> **What the task requires**
Gather every line of the material below that contains the word "named", treating uppercase and lowercase letters as different.
*** Supplied data
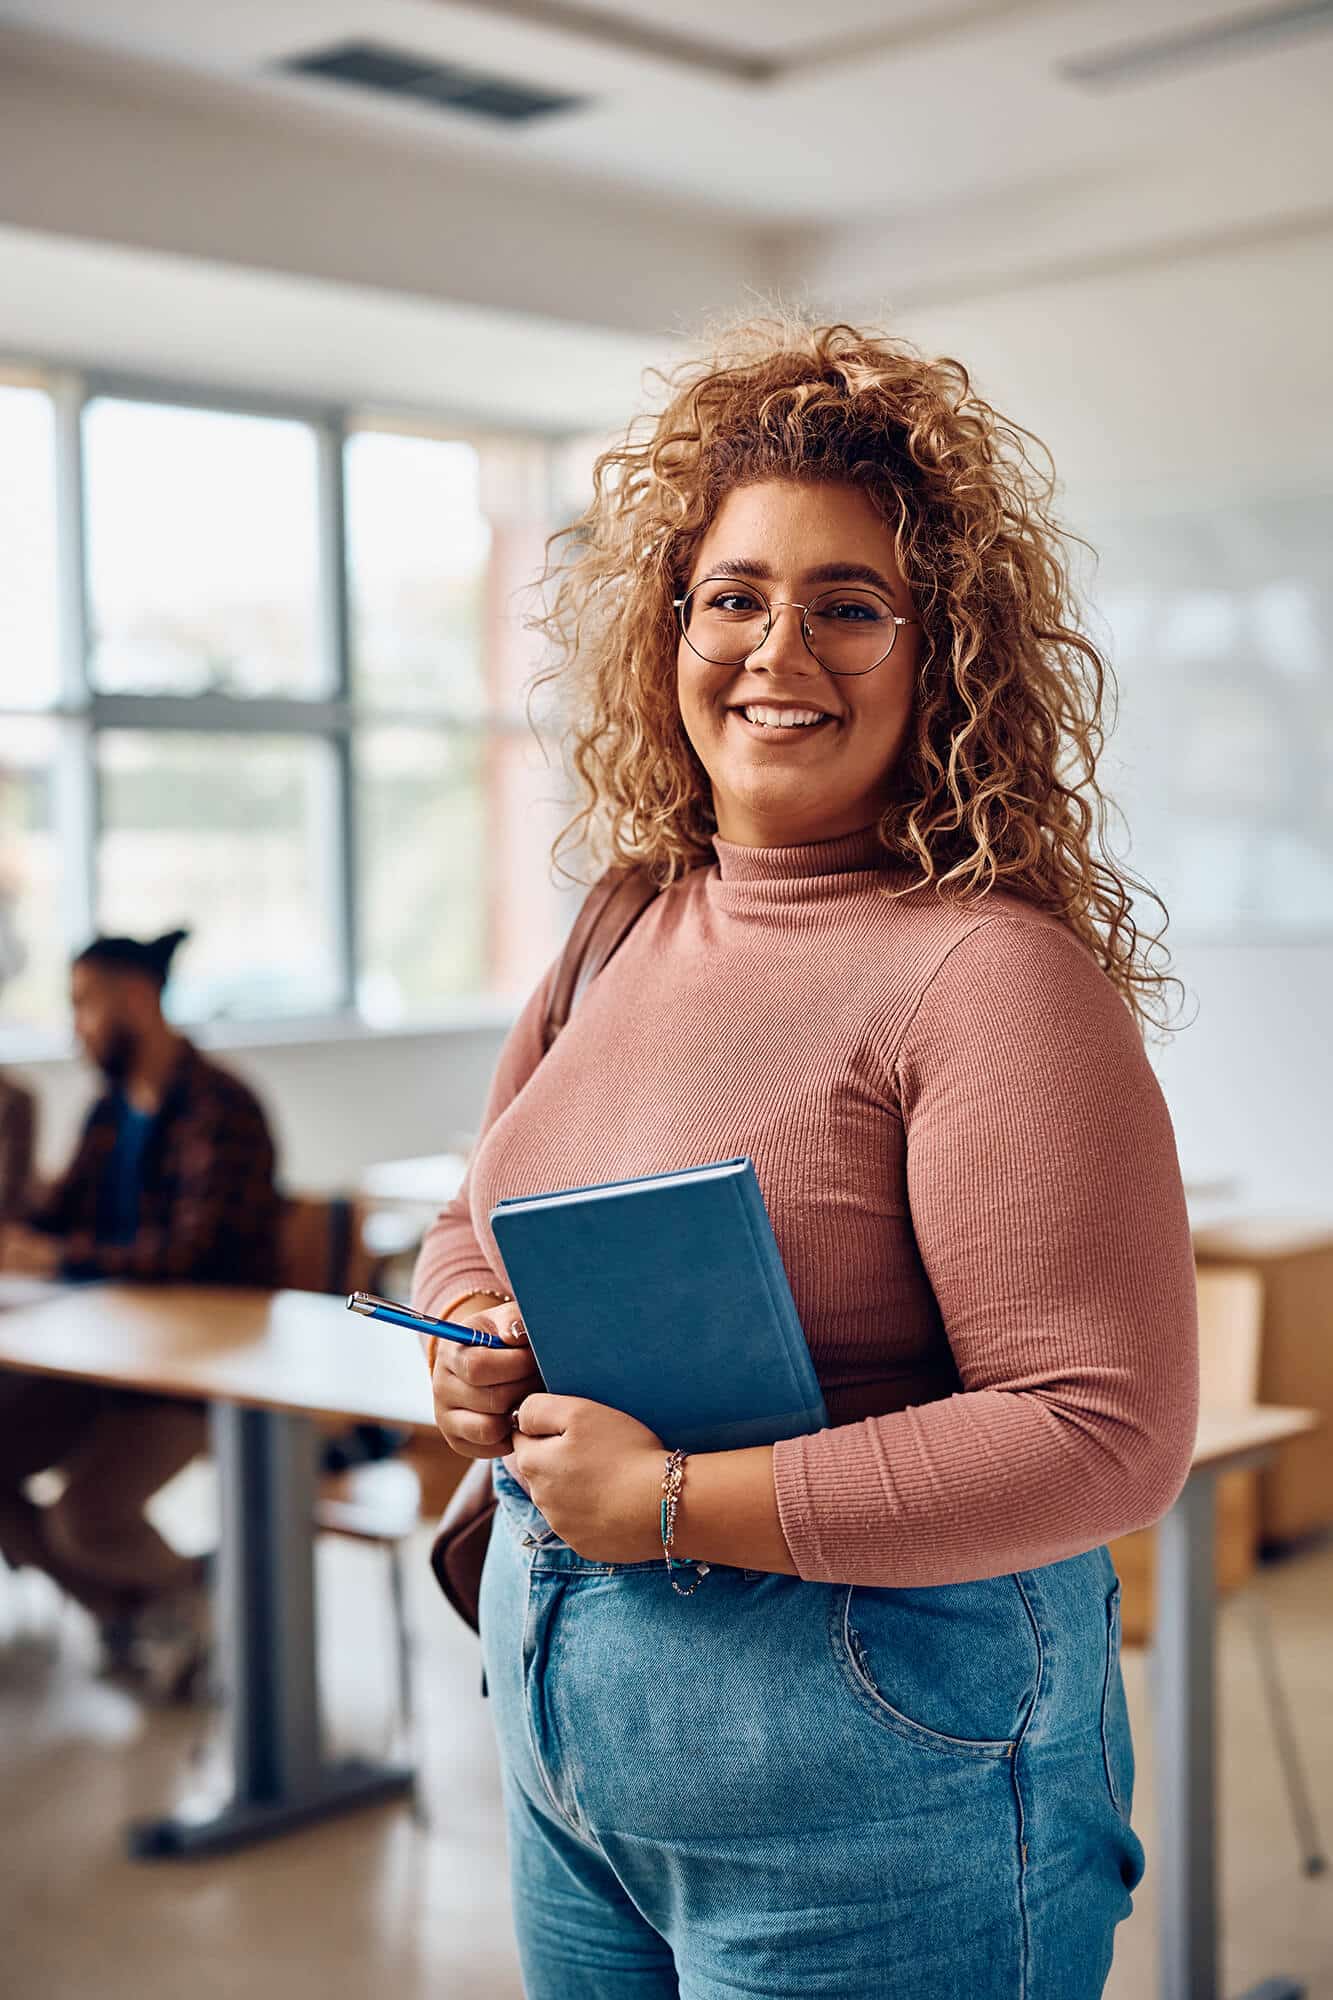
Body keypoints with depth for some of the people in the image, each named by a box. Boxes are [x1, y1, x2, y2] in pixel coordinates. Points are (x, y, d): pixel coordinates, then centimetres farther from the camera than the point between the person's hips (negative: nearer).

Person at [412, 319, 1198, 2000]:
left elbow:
******
> **Solution below**
Body keypoints with depth for some of the people in the image, each named by a box. Boxes are [x1, y1, x2, y2] in pixel coordinates. Points are (x, y, d): pixel coordinates, then centimetres farther from the camera than the point between the person's hips (negative: nearer).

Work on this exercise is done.